Marine extinction rates for the last few million years

Range cetaceans 0.06: marine carnivores 0.04: echinoids 0.01: brachiopods 0.001 genera extinctions per million genera per year
Organism Metazoa animals
Reference De Vos JM, Joppa LN, Gittleman JL, Stephens PR, Pimm SL. Estimating the normal background rate of species extinction. Conserv Biol. 2015 Apr29(2):452-62. doi: 10.1111/cobi.12380. p.454 left column 5th paragraphPubMed ID25159086
Primary Source Harnik PG et al., Extinctions in ancient and modern seas. Trends Ecol Evol. 2012 Nov27(11):608-17. doi: 10.1016/j.tree.2012.07.010.PubMed ID22889500
Comments P.454 left column 5th paragraph: "Alroy (1996) estimated 0.165 extinctions of genera per million genera years for Cenozoic mammals. Most paleontological studies assess genera, not species (Flessa & Jablonski 1985). Harnik et al. (primary source) examined marine taxa. Their extinction rate is a dimensionless extinction fraction, the natural logarithm of the fractional survival of genera measured over an average stage length of 7 million years.
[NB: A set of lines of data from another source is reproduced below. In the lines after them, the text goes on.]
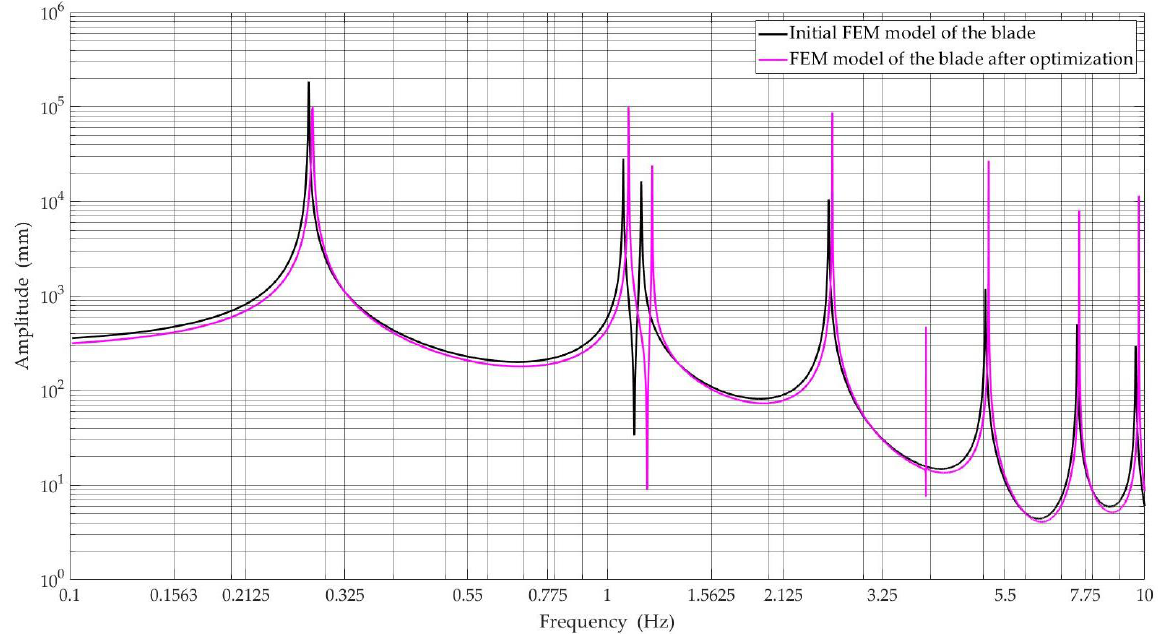
Figure 9. Amplitude-frequency characteristics were determined in the node located in the middle of the blade span for the initial FEM model and FEM model after optimization.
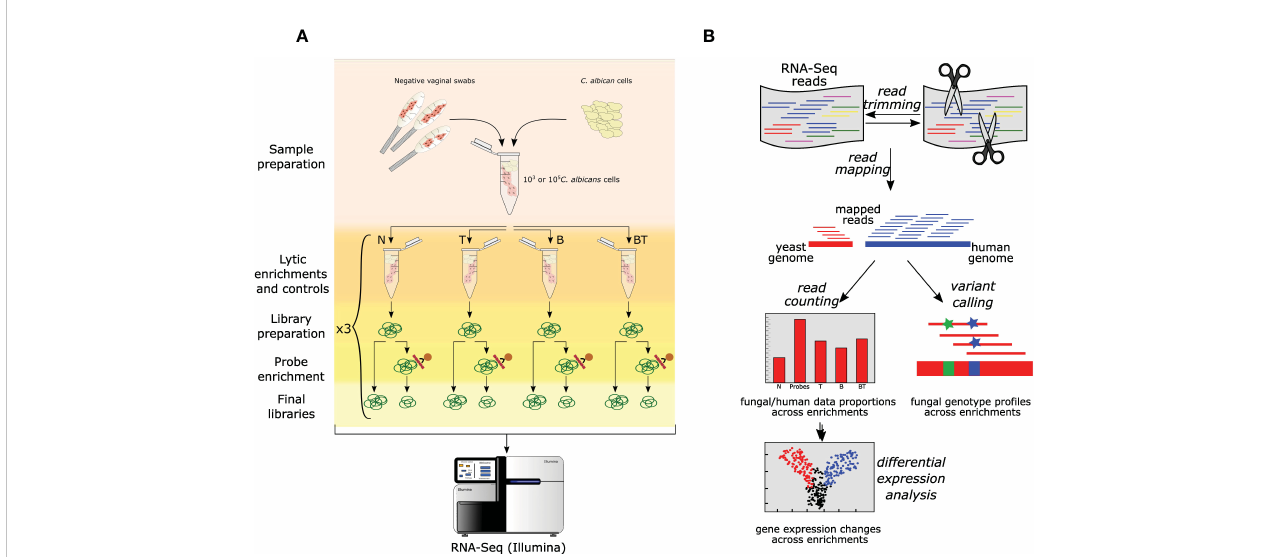
FIGURE 1 Overall experimental design and data analysis pipeline used in this study. (A) Schematic representation of the experimental setup. A pool of Candida - negative vaginal samples was spiked with different loads of C . albicans cells. Spiked samples further underwent different enrichments and sequencing. Different lytic enrichment approaches are: N - No thiolutin and no lytic enrichment; T - Thiolutin and no lytic enrichment; B - No thiolutin and buffer RLT + b -mercaptoethanol lytic enrichment; BT - Thiolutin and Buffer RLT + b -mercaptoethanol lytic enrichment. (B) Schematic RNA-Seq data analysis work fl ow employed in this study (see Materials and Methods for details).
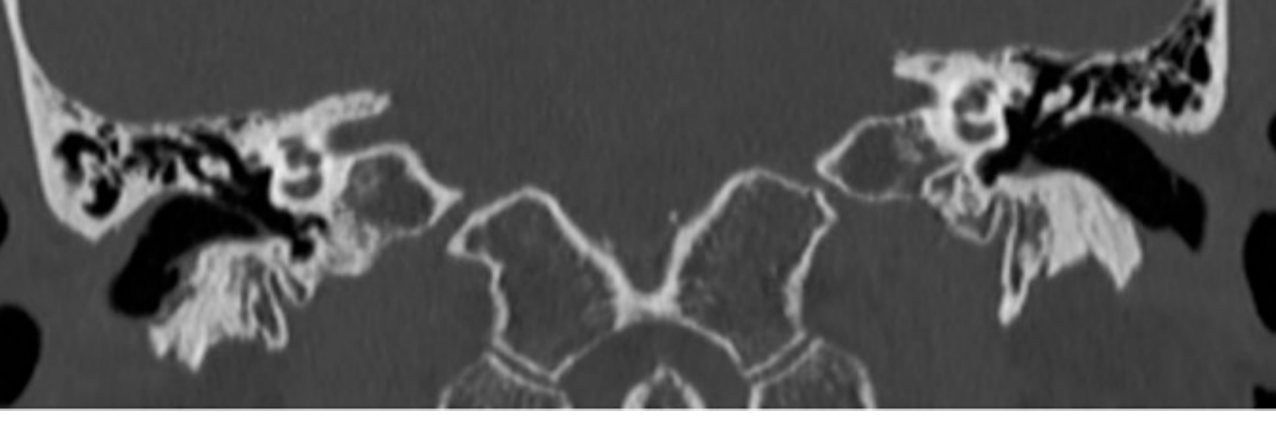
Figure 3. Patient 2, CT scan: evidence of a thin layer of soft and erosive tissue on the right inferior wall of the EAC.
Converting these fractions to their corresponding rates yields values for the last few million years of 0.06 genera extinctions per million genera for cetaceans, 0.04 for marine carnivores, and from 0.001 (brachiopods) to 0.01 (echinoids) for a variety of marine invertebrates. Put another way, 1% of echinoid genera are lost per million years."